Indian Pioneers Of Australia – Part 3

Indian Pioneers of Australia – Part 3


Len Kenna 07.04.2015

The Second Fleet arrived in 1790, two years after the landing of the First Fleet, and found that the newly formed Colony was on the verge of collapse, because of a severe lack of food and the whole Colony was surviving on short rations. A supply ship loaded with food and other supplies had been dispatched from England earlier, but it collided with an iceberg and had to return to the Cape of Good Hope, leaving the Colony in desperate need of food and other essential materials. The Second Fleet, when it landed in New South Wales, was carrying over 1,000 convicts and a limited amount of food, but not enough to sustain the Colony for more than a short time.

To correct the situation Governor Phillip hired the sailing vessel, the “Atlantic” and appointed Lieutenant Bowen as Supercargo, in charge of purchasing supplies, including food and dispatched him to India on an urgent mission to purchase food in an attempt to save the Colony from starvation.

The mission was so successful that Lord Grenfell from the Colonial Office in London issued an official Order that changed the histories of both India and Australia, and united us together for the first 100 years of Settlement.  He ordered that, from that time on all supplies, including livestock for New South Wales were to be purchased in India if they could not be purchased at a cheaper rate elsewhere.

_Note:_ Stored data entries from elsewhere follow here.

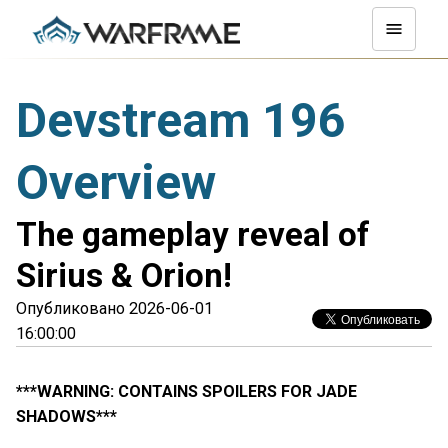
Devstream 196
Overview
The gameplay reveal of
Sirius & Orion!
Опубликовано 2026-06-01
16:00:00
***WARNING: CONTAINS SPOILERS FOR JADE
SHADOWS***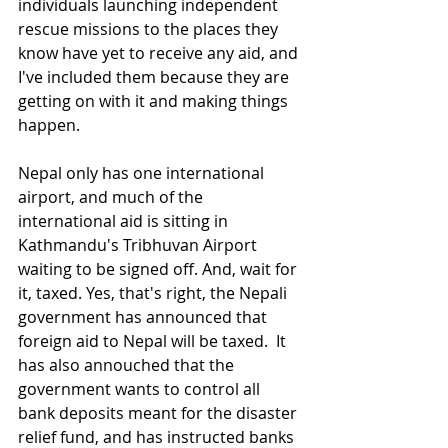
individuals launching independent 
rescue missions to the places they 
know have yet to receive any aid, and 
I've included them because they are 
getting on with it and making things 
happen.
Nepal only has one international 
airport, and much of the 
international aid is sitting in 
Kathmandu's Tribhuvan Airport 
waiting to be signed off. And, wait for 
it, taxed. Yes, that's right, the Nepali 
government has announced that 
foreign aid to Nepal will be taxed.  It 
has also annouched that the 
government wants to control all 
bank deposits meant for the disaster 
relief fund, and has instructed banks 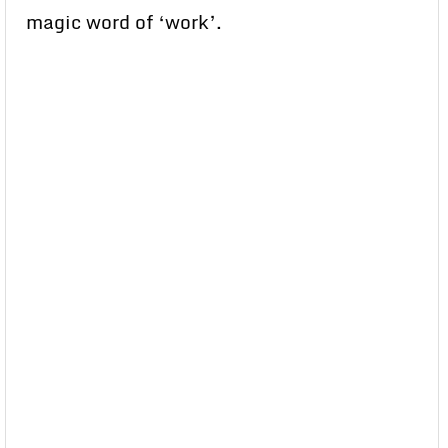
magic word of ‘work’.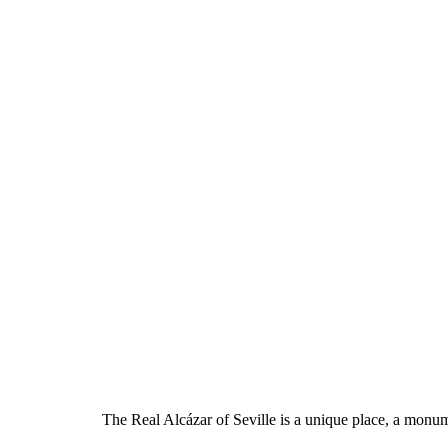
The Real Alcázar of Seville is a unique place, a monumen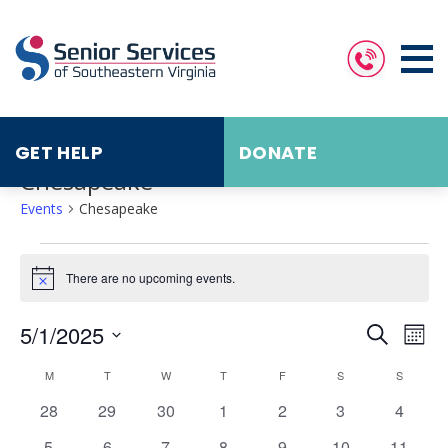
GET HELP
DONATE
Chesapeake
Events
Chesapeake
Events
There are no upcoming events.
Notice
Events
Eve
5/1/2025
Search
Search
Vie
Mont
and
Nav
Select
Calendar
Views
date.
M
MONDAY
T
TUESDAY
W
WEDNESDAY
T
THURSDAY
F
FRIDAY
S
SATURDAY
S
SUNDAY
of
Navigat
Events
0
0
0
0
0
0
0
28
29
30
1
2
3
4
events
events
events
events
events
events
events
0
0
0
0
0
0
0
5
6
7
8
9
10
11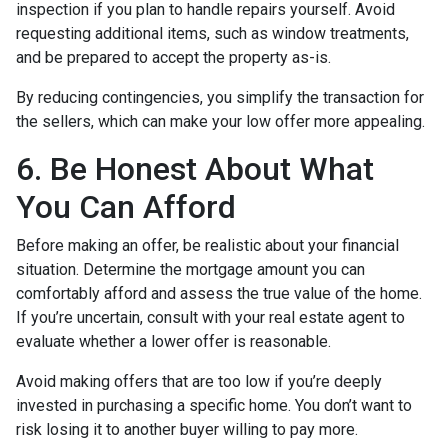
inspection if you plan to handle repairs yourself. Avoid
requesting additional items, such as window treatments,
and be prepared to accept the property as-is.
By reducing contingencies, you simplify the transaction for
the sellers, which can make your low offer more appealing.
6. Be Honest About What
You Can Afford
Before making an offer, be realistic about your financial
situation. Determine the mortgage amount you can
comfortably afford and assess the true value of the home.
If you’re uncertain, consult with your real estate agent to
evaluate whether a lower offer is reasonable.
Avoid making offers that are too low if you’re deeply
invested in purchasing a specific home. You don’t want to
risk losing it to another buyer willing to pay more.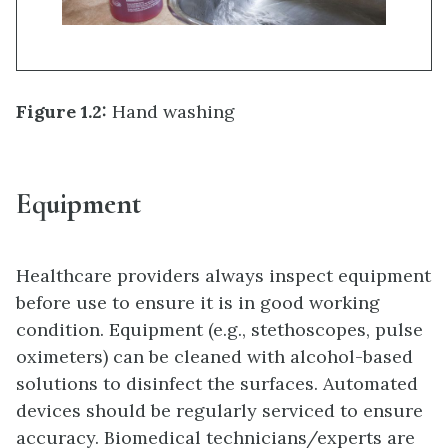
Figure 1.2:
Hand washing
Equipment
Healthcare providers always inspect equipment
before use to ensure it is in good working
condition. Equipment (e.g., stethoscopes, pulse
oximeters) can be cleaned with alcohol-based
solutions to disinfect the surfaces. Automated
devices should be regularly serviced to ensure
accuracy. Biomedical technicians/experts are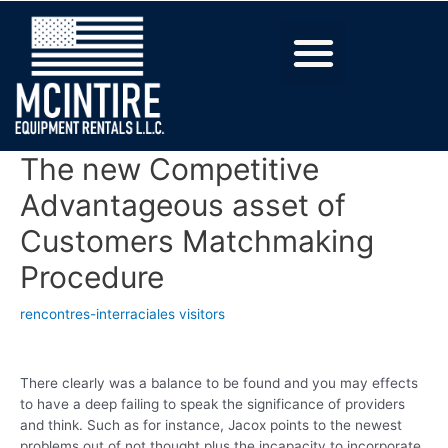
The new Competitive
Advantageous asset of
Customers Matchmaking
Procedure
rencontres-interraciales visitors
There clearly was a balance to be found and you may effects
to have a deep failing to speak the significance of providers
and think. Such as for instance, Jacox points to the newest
problems out of not thought plus the incapacity to incorporate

This order from the Colonial Office altered the relationship between the two countries and opened the flood gates: and from that time on, goods and livestock from India flooded into New South Wales. These imports completely changed the bloodlines of all of the livestock in New South Wales and New South Wales from that time on became dependant on India for most, if not all of its needs. This Order by Grenfell was a defining moment in our history as it shifted the burden of supporting the Colony away from the English Government in England and onto Traders in India and the Governors of New South Wales.  However, this Order and the benefits that resulted from it have been ignored by the recorders of our early history and the administrators of Government of New South Wales and later all of the other Colonies.  It has also been ignored by Historians who in the main use secondary sources, i.e., written history.  They don’t refer to original documents and so this omission has been repeated time and time again, and it glorifies the English contribution to the building of our country, to the detriment of the Indian and Australian contribution.

This aspect of our history should be known by all Australians, including Australians from India, and I call on each and every person that reads this article to bring it to the attention of his or her friends and family.